> QUOTED PASSAGE:
+-------+

# ? about lens: Vivitar 28-210 1:3.5-5.6



## jess28 (Jul 30, 2009)

I ran across an inexpensive lens on Craigslist and after Googling I can't come up with much information about it.

It is a Vivitar 28-210 1:3.5-5.6 AF.  Can anyone tell me anything about this and what would be a fair price on it?


----------



## benhasajeep (Jul 30, 2009)

Vivitar is a brand name.  They make no lenses.  It's probably a Cosina 28-210 with Vivitar name on it. Also sold under the Phoenix name same specs.  List price is about $130 retail.  So, its a very inexpensive lens.


----------



## jess28 (Jul 30, 2009)

Thanks Ben!  They are asking $100 for it.  I've been trying to find another fairly cheap lens for walk around use.  Off to Google again.  Thanks!


----------



## benhasajeep (Jul 30, 2009)

jess28 said:


> Thanks Ben! They are asking $100 for it. I've been trying to find another fairly cheap lens for walk around use. Off to Google again. Thanks!


 
Also I can only find manual focus lenses in this range for a search.

Since you have a D40 need to be careful that you get a lens with a motor in it, unless your willing to manual focus.

Since you already have a 28-300 your not going to find a much better lens for cheap even used.  Might want to look into picking up a 50mm f/1.8G.  About $140 new and its a nice fast lens.


----------



## jess28 (Jul 30, 2009)

Yeah, I only found manual focus when searchiing just now.  The guy swears it says AF on the lens, but then again, it is Craigslist so there's really no telling.  I really appreciate your help, I was getting nowhere on my own.


----------



## benhasajeep (Jul 30, 2009)

+-------+

> MATERIAL SUPPLIED:
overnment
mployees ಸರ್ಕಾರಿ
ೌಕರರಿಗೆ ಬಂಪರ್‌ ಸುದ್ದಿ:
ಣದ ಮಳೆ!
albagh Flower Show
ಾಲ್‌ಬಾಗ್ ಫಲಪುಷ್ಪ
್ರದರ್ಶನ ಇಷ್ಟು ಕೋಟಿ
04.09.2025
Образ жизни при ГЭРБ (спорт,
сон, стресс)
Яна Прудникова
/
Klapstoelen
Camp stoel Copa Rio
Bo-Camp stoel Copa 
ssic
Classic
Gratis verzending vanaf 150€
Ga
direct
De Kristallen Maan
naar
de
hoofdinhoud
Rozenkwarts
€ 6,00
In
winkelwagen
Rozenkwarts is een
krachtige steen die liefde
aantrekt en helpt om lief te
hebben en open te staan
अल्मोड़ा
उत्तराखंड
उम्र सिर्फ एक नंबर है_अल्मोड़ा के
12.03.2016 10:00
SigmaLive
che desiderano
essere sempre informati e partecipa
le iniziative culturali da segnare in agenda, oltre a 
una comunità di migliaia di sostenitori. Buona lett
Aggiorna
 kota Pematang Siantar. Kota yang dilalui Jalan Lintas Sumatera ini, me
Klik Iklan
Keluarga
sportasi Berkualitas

+-------+

In the Vivitar lens thread, repeat word for word the part running from "It is a Vivitar" up to and including "very inexpensive lens.".

> WORKED SOLUTION:
It is a Vivitar 28-210 1:3.5-5.6 AF.  Can anyone tell me anything about this and what would be a fair price on it?


----------



## benhasajeep (Jul 30, 2009)

Vivitar is a brand name.  They make no lenses.  It's probably a Cosina 28-210 with Vivitar name on it. Also sold under the Phoenix name same specs.  List price is about $130 retail.  So, its a very inexpensive lens.